Top of Input material

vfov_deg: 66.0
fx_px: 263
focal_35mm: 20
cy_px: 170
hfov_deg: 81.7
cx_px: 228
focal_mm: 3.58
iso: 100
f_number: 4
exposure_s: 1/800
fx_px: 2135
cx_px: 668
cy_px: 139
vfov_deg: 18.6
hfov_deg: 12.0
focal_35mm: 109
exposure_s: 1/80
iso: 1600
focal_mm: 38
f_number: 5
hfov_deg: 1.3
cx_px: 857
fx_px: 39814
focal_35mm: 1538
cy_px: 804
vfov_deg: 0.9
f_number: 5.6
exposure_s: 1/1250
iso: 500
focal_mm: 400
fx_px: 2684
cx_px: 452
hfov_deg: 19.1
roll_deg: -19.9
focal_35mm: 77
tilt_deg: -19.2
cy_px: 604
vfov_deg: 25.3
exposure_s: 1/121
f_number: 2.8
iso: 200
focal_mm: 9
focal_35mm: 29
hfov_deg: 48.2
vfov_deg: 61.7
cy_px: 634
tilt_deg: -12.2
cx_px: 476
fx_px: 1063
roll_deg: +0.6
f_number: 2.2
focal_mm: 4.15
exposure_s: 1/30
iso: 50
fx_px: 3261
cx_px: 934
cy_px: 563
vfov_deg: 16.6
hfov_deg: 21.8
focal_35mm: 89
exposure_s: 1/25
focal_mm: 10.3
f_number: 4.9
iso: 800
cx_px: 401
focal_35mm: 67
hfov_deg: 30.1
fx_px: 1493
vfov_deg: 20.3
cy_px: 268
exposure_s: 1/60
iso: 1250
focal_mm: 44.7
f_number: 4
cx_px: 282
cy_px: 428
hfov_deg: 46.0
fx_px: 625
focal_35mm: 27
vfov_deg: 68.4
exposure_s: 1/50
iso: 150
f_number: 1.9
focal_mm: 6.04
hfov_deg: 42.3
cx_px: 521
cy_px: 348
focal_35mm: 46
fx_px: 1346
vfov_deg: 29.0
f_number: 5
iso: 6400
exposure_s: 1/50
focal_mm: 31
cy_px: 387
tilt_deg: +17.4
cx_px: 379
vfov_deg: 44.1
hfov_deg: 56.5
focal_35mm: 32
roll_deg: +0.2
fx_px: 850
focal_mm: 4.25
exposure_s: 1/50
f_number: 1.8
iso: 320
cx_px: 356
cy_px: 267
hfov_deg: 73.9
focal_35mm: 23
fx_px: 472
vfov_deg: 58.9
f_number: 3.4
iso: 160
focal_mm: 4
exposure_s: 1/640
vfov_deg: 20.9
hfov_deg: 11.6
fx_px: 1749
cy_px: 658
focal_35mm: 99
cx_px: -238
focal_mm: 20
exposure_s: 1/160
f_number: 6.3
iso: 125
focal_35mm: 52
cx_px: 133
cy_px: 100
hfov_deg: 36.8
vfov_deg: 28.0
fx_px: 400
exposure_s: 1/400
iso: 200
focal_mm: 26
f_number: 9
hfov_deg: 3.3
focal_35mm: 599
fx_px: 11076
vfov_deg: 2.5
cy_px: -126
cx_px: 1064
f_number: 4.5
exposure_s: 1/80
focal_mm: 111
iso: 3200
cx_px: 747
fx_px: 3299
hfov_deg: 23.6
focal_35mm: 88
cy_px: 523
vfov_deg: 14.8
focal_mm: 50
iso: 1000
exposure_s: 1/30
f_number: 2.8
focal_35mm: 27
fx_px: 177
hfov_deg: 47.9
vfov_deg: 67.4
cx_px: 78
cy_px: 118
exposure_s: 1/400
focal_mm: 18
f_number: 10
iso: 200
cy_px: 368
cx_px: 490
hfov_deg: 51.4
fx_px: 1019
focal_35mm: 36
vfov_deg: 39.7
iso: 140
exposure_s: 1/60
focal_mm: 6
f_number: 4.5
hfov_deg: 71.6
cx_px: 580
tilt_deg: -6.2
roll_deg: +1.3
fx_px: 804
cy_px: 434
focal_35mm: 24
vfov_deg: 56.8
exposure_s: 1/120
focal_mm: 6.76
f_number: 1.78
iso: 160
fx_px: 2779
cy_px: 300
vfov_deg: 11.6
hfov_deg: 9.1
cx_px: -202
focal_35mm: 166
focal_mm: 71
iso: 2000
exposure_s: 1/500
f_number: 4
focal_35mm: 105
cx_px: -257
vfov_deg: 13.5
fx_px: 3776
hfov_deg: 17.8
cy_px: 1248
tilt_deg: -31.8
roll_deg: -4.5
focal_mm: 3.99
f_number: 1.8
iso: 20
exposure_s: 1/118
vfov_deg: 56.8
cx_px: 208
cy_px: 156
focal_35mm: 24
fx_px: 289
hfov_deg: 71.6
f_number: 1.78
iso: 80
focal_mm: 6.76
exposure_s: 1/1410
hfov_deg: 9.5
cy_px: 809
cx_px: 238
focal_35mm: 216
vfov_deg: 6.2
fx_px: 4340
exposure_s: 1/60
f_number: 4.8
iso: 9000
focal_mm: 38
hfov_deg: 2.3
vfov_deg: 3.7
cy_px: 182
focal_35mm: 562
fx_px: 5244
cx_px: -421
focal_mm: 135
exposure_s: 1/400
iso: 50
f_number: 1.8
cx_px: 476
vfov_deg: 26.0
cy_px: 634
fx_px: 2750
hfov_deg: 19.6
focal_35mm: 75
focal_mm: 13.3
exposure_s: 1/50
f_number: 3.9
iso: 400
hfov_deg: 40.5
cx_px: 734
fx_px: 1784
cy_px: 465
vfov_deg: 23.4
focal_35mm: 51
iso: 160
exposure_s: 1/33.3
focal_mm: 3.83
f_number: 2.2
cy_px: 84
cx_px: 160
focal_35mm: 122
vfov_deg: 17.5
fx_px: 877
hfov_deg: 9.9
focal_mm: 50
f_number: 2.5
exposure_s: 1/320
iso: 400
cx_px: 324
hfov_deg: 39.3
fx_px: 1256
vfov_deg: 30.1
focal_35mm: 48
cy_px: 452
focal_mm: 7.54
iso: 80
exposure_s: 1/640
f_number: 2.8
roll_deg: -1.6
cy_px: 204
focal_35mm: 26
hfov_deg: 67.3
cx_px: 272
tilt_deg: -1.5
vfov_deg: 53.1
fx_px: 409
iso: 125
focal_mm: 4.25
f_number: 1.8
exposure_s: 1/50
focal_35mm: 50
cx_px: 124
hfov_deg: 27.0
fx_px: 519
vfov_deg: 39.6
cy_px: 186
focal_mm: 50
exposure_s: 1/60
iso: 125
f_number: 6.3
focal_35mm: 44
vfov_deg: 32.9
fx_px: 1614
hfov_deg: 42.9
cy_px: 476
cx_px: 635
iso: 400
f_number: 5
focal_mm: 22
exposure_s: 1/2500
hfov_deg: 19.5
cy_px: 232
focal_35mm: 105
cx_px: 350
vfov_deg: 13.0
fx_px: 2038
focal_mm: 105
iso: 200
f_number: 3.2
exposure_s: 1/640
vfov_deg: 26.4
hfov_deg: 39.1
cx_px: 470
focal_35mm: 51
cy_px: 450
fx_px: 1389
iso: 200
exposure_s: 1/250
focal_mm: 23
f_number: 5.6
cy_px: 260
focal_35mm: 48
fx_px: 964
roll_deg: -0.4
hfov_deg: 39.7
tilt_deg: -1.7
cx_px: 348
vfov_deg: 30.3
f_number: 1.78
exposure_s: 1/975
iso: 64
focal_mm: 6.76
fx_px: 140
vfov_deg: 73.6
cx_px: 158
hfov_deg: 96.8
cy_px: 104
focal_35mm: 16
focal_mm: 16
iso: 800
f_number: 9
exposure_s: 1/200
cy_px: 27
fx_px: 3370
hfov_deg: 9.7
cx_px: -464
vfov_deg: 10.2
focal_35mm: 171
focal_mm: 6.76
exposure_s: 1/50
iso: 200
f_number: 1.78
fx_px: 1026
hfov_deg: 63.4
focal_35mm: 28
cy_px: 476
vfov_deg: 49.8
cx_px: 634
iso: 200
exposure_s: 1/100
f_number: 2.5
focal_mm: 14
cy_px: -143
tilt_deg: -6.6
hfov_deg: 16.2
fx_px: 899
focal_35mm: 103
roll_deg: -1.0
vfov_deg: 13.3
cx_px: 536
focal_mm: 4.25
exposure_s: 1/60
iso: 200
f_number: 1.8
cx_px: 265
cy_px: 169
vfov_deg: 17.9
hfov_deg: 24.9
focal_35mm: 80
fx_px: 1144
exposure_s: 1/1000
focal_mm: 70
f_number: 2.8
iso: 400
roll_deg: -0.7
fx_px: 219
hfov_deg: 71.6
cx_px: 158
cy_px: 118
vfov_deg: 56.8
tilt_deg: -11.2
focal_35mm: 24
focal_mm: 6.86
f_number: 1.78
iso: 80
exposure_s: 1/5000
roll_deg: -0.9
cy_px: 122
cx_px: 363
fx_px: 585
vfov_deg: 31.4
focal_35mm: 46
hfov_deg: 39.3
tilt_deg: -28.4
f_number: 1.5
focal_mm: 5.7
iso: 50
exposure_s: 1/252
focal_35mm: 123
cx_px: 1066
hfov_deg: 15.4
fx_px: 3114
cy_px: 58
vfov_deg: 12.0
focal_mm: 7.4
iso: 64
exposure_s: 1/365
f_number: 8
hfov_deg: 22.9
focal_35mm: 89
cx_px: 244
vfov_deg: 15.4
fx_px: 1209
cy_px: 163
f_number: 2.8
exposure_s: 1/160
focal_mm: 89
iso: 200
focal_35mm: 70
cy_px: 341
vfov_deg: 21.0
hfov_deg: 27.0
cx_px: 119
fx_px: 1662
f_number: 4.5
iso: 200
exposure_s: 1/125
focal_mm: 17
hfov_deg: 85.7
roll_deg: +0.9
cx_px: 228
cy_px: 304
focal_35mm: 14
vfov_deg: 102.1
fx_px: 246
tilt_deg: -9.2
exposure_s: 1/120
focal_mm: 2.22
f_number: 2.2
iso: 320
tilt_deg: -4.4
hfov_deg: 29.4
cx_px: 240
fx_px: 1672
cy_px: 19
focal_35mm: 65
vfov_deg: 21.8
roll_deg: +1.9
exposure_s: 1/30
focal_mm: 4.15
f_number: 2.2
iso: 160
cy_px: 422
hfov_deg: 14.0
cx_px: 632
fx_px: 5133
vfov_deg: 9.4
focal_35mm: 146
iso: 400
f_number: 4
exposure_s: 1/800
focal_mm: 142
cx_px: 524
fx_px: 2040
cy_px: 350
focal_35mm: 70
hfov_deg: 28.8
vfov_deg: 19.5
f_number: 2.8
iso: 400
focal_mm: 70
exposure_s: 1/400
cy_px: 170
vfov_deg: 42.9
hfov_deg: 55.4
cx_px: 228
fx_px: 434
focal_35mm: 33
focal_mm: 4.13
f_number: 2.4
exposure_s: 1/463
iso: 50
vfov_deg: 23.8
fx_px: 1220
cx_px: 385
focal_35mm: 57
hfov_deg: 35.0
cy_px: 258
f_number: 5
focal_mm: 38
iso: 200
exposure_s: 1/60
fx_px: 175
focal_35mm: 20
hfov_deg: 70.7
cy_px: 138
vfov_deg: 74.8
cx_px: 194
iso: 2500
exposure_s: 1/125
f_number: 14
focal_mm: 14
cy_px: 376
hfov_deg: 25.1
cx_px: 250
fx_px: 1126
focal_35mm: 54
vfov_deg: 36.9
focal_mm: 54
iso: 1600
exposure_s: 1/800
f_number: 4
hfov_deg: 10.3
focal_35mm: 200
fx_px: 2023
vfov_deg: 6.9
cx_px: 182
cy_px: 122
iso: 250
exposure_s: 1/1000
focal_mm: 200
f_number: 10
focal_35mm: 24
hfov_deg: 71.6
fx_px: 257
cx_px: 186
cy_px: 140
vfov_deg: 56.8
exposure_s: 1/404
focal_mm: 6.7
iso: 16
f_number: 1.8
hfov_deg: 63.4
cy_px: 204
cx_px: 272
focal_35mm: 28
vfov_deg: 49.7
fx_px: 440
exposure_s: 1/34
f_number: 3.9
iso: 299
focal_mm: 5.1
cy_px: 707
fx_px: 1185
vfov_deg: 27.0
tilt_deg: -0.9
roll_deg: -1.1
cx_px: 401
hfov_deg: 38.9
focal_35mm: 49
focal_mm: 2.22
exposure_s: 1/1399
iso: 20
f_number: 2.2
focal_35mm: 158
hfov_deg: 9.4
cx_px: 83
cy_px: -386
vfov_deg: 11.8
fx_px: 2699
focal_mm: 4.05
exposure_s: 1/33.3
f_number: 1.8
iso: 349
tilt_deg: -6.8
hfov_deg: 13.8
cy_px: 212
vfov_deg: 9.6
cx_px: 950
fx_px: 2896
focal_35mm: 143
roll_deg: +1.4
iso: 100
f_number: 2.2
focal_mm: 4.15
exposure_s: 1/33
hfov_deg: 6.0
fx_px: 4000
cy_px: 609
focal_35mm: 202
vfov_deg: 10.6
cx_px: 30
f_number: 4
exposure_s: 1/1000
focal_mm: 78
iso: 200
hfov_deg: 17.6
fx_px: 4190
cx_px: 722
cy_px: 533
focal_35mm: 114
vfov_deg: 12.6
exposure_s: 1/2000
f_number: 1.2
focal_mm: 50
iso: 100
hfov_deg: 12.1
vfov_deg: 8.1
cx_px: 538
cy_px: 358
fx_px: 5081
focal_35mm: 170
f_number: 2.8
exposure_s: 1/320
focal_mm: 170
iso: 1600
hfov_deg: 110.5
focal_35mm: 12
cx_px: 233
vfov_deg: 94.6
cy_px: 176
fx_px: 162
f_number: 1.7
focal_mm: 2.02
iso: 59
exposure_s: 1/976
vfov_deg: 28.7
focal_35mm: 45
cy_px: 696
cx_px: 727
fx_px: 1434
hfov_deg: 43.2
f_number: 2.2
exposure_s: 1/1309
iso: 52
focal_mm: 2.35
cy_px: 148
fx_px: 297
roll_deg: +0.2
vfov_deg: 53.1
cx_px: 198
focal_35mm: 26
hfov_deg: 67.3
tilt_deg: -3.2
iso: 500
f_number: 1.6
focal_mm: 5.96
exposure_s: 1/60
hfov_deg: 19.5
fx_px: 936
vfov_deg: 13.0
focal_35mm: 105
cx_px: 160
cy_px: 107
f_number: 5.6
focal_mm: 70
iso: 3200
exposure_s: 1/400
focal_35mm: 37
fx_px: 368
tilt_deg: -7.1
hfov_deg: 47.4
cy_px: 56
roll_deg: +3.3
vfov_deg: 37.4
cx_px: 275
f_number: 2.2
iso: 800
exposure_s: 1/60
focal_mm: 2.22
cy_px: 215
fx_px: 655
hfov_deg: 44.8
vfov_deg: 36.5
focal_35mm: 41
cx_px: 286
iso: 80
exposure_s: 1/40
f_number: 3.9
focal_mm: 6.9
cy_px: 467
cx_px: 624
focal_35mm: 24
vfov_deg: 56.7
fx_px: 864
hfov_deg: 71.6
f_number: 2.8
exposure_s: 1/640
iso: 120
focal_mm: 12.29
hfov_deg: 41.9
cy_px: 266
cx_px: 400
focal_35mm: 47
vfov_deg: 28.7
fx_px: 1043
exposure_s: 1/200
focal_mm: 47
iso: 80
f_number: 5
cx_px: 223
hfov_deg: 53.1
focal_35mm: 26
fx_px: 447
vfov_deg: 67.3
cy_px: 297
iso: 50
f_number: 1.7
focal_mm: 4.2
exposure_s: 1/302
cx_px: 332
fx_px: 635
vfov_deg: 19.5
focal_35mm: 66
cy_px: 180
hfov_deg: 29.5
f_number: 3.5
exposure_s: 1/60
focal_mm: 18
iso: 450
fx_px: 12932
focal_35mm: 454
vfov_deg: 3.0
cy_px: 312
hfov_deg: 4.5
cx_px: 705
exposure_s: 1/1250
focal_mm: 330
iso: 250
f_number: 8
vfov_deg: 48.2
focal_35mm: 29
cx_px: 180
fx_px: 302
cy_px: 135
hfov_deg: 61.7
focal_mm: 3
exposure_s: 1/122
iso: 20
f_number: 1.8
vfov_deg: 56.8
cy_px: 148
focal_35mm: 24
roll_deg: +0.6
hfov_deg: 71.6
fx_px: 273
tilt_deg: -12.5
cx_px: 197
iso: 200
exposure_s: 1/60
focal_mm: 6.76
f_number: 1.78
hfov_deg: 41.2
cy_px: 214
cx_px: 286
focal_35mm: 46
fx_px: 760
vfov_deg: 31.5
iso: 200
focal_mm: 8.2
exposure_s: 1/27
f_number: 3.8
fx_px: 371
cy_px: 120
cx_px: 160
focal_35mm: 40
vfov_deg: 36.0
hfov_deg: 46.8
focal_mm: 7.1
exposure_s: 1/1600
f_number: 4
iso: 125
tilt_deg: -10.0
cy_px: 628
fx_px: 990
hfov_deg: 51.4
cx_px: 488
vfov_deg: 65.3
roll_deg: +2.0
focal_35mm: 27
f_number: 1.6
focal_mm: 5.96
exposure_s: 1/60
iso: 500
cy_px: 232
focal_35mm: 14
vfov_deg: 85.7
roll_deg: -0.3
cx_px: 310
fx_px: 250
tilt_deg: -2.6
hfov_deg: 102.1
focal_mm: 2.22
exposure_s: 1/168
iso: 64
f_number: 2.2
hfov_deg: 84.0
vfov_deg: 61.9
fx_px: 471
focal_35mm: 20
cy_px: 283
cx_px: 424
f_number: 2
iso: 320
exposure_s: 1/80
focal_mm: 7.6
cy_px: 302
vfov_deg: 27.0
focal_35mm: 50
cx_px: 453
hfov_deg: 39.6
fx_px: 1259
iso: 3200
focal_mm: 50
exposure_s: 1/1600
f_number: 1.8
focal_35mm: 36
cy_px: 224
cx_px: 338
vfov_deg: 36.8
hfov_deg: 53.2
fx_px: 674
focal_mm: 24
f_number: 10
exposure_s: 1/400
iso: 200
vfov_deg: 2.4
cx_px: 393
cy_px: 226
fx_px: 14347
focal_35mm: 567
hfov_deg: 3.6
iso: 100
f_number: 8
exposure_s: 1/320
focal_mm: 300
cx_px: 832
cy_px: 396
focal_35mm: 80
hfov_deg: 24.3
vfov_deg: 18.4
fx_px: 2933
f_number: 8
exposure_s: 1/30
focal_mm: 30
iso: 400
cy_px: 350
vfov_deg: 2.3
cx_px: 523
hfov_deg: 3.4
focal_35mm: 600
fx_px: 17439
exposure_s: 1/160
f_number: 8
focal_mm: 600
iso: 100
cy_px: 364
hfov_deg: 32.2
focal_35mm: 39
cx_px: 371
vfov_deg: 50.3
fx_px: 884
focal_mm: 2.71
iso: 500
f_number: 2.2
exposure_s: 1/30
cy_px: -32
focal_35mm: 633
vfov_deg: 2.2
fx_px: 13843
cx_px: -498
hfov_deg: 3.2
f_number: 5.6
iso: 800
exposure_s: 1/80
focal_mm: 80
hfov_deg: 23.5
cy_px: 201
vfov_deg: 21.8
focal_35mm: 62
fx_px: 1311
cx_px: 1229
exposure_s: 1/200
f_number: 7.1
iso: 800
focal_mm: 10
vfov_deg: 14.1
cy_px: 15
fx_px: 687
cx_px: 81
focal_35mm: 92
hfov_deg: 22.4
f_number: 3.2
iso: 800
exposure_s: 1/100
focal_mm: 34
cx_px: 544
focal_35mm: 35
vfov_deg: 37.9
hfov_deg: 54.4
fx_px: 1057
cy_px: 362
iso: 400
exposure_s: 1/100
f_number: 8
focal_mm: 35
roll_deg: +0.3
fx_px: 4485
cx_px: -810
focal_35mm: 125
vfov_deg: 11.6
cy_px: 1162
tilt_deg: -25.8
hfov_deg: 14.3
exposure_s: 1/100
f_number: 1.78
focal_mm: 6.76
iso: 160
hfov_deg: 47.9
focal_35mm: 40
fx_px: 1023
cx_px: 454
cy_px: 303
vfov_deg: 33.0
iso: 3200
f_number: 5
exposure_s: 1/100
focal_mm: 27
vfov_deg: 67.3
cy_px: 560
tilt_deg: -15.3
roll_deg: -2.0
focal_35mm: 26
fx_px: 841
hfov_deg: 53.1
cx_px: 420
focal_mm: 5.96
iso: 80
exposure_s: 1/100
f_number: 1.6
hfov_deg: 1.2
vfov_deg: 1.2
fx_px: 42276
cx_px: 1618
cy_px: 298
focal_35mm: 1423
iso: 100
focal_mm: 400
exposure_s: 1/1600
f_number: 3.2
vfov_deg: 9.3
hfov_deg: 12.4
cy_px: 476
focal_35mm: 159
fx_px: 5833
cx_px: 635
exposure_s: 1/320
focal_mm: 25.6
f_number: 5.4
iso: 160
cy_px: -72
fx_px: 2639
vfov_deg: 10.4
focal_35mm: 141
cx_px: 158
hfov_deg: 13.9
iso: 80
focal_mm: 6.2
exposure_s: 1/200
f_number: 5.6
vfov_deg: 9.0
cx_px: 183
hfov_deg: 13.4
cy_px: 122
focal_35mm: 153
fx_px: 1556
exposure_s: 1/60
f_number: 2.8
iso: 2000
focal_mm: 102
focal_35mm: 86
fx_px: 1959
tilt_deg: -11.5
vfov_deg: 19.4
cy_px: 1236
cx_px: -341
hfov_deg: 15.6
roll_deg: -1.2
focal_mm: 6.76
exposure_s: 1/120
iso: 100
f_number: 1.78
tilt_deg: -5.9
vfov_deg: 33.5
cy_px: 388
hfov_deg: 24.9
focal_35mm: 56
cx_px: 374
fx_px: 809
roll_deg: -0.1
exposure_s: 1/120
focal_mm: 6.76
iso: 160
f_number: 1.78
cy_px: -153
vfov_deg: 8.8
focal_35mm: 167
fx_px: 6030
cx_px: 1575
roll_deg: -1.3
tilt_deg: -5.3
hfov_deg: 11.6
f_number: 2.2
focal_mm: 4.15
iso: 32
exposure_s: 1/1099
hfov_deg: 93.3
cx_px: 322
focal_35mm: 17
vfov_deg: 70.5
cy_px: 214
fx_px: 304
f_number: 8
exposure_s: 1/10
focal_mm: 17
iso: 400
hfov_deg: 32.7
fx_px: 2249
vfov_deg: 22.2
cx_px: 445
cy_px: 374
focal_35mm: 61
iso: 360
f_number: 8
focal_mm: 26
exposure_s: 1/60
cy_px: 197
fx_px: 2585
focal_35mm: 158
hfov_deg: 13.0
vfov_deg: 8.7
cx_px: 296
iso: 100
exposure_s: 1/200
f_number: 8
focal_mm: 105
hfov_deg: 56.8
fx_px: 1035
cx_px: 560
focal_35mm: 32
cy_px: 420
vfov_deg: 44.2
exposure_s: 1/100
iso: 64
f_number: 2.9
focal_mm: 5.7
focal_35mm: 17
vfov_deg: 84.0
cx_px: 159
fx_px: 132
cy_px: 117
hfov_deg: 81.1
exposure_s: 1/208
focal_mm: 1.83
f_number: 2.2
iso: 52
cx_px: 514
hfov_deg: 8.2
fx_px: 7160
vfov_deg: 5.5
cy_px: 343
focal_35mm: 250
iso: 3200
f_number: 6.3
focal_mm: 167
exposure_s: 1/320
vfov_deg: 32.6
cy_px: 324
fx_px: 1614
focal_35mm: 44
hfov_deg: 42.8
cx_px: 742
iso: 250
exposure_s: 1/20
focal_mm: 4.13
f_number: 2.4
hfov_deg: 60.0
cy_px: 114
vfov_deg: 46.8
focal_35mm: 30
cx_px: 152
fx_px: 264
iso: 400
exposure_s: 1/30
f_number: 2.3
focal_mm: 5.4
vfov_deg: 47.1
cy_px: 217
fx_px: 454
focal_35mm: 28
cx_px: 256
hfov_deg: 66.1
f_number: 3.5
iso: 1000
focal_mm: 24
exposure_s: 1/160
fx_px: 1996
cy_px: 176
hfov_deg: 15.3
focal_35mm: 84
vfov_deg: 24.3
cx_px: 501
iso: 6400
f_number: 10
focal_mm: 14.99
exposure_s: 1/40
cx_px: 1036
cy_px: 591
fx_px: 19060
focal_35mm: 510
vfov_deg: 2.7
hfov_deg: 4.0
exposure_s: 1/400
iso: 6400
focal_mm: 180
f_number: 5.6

Bottom of Input material

### Your instructions
Going back over the entries above, copy word for word every line from the one that has "focal_35mm: 159" on through the one that has "focal_mm: 102".

### Finished exercise
focal_35mm: 159
fx_px: 5833
cx_px: 635
exposure_s: 1/320
focal_mm: 25.6
f_number: 5.4
iso: 160
cy_px: -72
fx_px: 2639
vfov_deg: 10.4
focal_35mm: 141
cx_px: 158
hfov_deg: 13.9
iso: 80
focal_mm: 6.2
exposure_s: 1/200
f_number: 5.6
vfov_deg: 9.0
cx_px: 183
hfov_deg: 13.4
cy_px: 122
focal_35mm: 153
fx_px: 1556
exposure_s: 1/60
f_number: 2.8
iso: 2000
focal_mm: 102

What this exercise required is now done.